▸ **Extracted records**:
____________

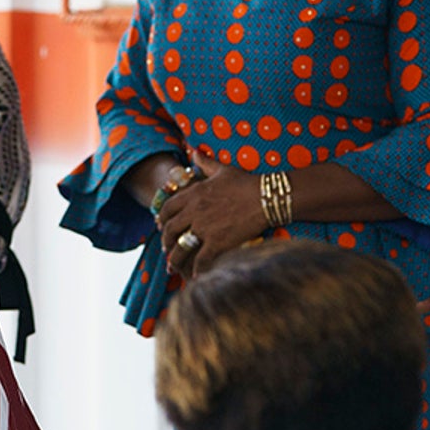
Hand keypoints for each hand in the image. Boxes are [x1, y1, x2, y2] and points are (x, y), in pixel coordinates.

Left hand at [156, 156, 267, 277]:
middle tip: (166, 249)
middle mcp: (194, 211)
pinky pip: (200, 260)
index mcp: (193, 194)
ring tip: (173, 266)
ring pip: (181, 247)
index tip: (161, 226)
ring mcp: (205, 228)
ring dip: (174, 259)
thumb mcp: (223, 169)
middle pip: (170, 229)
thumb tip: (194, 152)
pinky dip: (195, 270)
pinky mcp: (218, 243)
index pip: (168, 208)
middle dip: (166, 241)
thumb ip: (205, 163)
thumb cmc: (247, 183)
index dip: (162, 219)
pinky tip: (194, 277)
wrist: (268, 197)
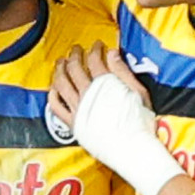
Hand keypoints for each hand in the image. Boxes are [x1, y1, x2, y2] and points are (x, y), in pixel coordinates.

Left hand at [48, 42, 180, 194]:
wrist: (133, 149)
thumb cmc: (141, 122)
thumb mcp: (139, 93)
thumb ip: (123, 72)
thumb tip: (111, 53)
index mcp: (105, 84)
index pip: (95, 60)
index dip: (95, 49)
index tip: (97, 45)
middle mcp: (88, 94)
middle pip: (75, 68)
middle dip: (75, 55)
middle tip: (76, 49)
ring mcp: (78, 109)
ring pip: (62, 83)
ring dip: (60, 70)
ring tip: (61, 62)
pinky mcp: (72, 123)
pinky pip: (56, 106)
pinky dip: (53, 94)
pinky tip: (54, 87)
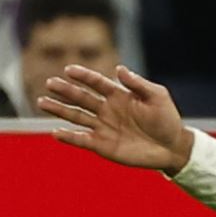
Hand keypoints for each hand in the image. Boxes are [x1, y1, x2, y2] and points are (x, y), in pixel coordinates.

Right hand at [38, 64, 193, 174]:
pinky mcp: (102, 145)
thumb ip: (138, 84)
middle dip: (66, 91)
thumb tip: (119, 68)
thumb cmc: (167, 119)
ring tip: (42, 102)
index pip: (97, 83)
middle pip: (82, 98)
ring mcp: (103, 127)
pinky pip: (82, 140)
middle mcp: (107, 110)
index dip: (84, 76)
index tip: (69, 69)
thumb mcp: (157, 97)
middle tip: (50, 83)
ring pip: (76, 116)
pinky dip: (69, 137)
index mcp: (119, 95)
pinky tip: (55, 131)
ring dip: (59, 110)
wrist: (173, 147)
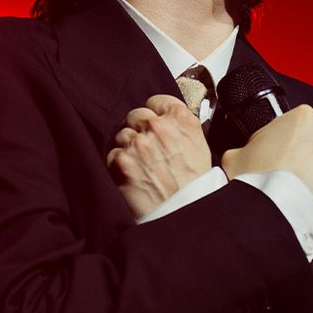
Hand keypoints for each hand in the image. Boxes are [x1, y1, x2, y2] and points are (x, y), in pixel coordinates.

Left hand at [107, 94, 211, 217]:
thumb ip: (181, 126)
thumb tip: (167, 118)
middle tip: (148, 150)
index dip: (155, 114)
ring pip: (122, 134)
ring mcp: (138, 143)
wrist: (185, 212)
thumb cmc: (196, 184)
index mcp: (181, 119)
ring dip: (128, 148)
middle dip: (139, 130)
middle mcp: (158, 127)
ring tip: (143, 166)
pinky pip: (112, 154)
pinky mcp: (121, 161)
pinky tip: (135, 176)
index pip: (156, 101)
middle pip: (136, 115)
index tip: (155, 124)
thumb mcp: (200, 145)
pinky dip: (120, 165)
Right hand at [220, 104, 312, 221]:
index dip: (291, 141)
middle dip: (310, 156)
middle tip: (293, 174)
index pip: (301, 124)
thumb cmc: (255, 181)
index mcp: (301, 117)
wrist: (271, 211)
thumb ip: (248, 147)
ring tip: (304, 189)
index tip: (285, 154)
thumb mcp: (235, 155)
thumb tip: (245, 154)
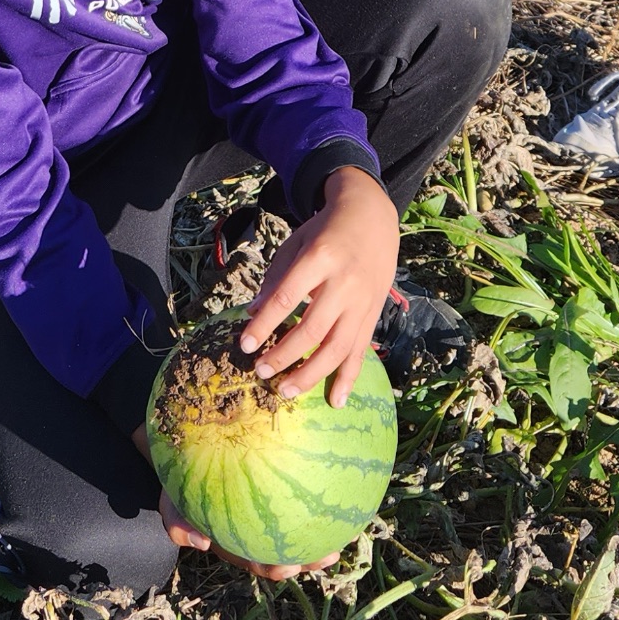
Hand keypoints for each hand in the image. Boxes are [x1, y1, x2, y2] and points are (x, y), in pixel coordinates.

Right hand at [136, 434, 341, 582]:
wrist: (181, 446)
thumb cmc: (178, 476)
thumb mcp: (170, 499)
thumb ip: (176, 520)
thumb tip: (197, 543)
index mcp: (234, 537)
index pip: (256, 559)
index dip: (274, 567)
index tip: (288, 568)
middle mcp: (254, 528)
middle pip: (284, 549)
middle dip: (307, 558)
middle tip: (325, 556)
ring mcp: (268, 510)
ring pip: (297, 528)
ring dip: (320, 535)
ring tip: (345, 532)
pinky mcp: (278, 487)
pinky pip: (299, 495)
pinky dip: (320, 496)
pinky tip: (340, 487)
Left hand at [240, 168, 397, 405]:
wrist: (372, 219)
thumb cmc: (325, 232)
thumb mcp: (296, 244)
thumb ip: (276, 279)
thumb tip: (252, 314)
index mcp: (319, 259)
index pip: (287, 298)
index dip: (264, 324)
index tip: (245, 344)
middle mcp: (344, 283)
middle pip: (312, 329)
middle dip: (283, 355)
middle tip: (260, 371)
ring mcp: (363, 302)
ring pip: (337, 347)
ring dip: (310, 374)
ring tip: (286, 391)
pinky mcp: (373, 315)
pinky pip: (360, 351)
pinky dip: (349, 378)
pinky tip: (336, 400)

____________

▸ **TASK STATEMENT**: An exact copy of the records above is required, leaving out the pictures.

▸ **SOLUTION BELOW**:
Hand keypoints for each hand in the image. Boxes are [x1, y1, x2, y2] and points are (x, y), in pixel coordinates.

Left hand at [156, 156, 267, 277]:
middle tip: (166, 249)
middle mcp: (194, 211)
pinky pip: (200, 260)
index mcp: (193, 194)
ring tip: (173, 266)
ring pip: (181, 247)
index tip: (161, 226)
ring mcp: (205, 228)
ring dip: (174, 259)
thumb mcp: (223, 169)
middle pip: (170, 229)
thumb tip: (194, 152)
pinky dip: (195, 270)
pinky mcp: (218, 243)
index pip: (168, 208)
middle dip: (166, 241)
thumb ip: (205, 163)
thumb cmc: (247, 183)
index dip: (162, 219)
pinky tip: (194, 277)
wrist: (268, 197)
Hand keypoints for each hand in the image. Boxes are [x1, y1, x2, y2] and points are (x, y), in pixel coordinates.

Left hand at [48, 42, 180, 194]:
wrist: (133, 149)
thumb cmc: (141, 122)
thumb mcp: (139, 93)
thumb ip: (123, 72)
thumb tip: (111, 53)
index mcp: (105, 84)
index pip: (95, 60)
index dip: (95, 49)
index tip: (97, 45)
middle mcp: (88, 94)
middle pip: (75, 68)
middle dip: (75, 55)
middle tip: (76, 49)
ring mcp: (78, 109)
ring pip: (62, 83)
ring dip: (60, 70)
ring tip: (61, 62)
pinky mcp: (72, 123)
pinky pip: (56, 106)
pinky dip: (53, 94)
pinky tip: (54, 87)
Hand keypoints for each hand in the image. Boxes are [x1, y1, x2, y2] and points are (x, y), in pixel coordinates.

Right hand at [38, 64, 193, 174]:
pinky mcp: (102, 145)
thumb ip: (138, 84)
middle dip: (66, 91)
thumb tip: (119, 68)
thumb cmc: (167, 119)
ring tip: (42, 102)
index pip: (97, 83)
middle pip: (82, 98)
ring mcp: (103, 127)
pinky pip: (82, 140)
middle mcp: (107, 110)
index dip: (84, 76)
index tip: (69, 69)
thumb mcp: (157, 97)
middle tip: (50, 83)
ring pip: (76, 116)
pinky dip: (69, 137)
index mcp: (119, 95)
pinky tip: (55, 131)
ring dip: (59, 110)
wrist: (173, 147)
Hand keypoints for each hand in the image. Boxes are [x1, y1, x2, y2] and points are (x, y), in pixel coordinates.

Left hand at [107, 94, 211, 217]:
thumb ip: (181, 126)
thumb tip: (167, 118)
middle tip: (148, 150)
index dip: (155, 114)
ring pip: (122, 134)
ring mcp: (138, 143)
wrist: (185, 212)
thumb cmc: (196, 184)
index mcp: (181, 119)
ring dip: (128, 148)
middle dip: (139, 130)
middle mcp: (158, 127)
ring tip: (143, 166)
pinky pip: (112, 154)
pinky mcp: (121, 161)
pinky tip: (135, 176)
index pip: (156, 101)
middle pip: (136, 115)
index tip: (155, 124)
thumb mcp: (200, 145)
pinky dip: (120, 165)
Right hand at [220, 104, 312, 221]:
index dip: (291, 141)
middle dip: (310, 156)
middle tip: (293, 174)
index pip: (301, 124)
thumb cmc: (255, 181)
index mcp: (301, 117)
wrist: (271, 211)
thumb ip: (248, 147)
ring tip: (304, 189)
index tip: (285, 154)
thumb mcp: (235, 155)
thumb tip: (245, 154)
Hand keypoints for each hand in the image. Boxes are [x1, y1, x2, y2] and points are (x, y), in pixel coordinates.

Right hand at [136, 434, 341, 582]:
wrist: (181, 446)
thumb cmc: (178, 476)
thumb mcp: (170, 499)
thumb ip: (176, 520)
thumb tip: (197, 543)
index mcp: (234, 537)
index pip: (256, 559)
index dip: (274, 567)
index tip: (288, 568)
middle mcp: (254, 528)
middle pip: (284, 549)
middle dip: (307, 558)
middle tip: (325, 556)
ring mcp: (268, 510)
ring pip: (297, 528)
ring dip: (320, 535)
ring tip: (345, 532)
pinky mcp: (278, 487)
pinky pip: (299, 495)
pinky dip: (320, 496)
pinky tip: (340, 487)
Left hand at [240, 168, 397, 405]:
wrist: (372, 219)
thumb cmc: (325, 232)
thumb mcp: (296, 244)
thumb ip: (276, 279)
thumb tip: (252, 314)
index mcp: (319, 259)
index pip: (287, 298)
index dip: (264, 324)
index tip: (245, 344)
middle mcp: (344, 283)
middle pip: (312, 329)
middle dip: (283, 355)
middle tip: (260, 371)
ring mcp: (363, 302)
ring pip: (337, 347)
ring dip: (310, 374)
ring tip: (286, 391)
pinky mcp: (373, 315)
pinky pip: (360, 351)
pinky dip: (349, 378)
pinky tip: (336, 400)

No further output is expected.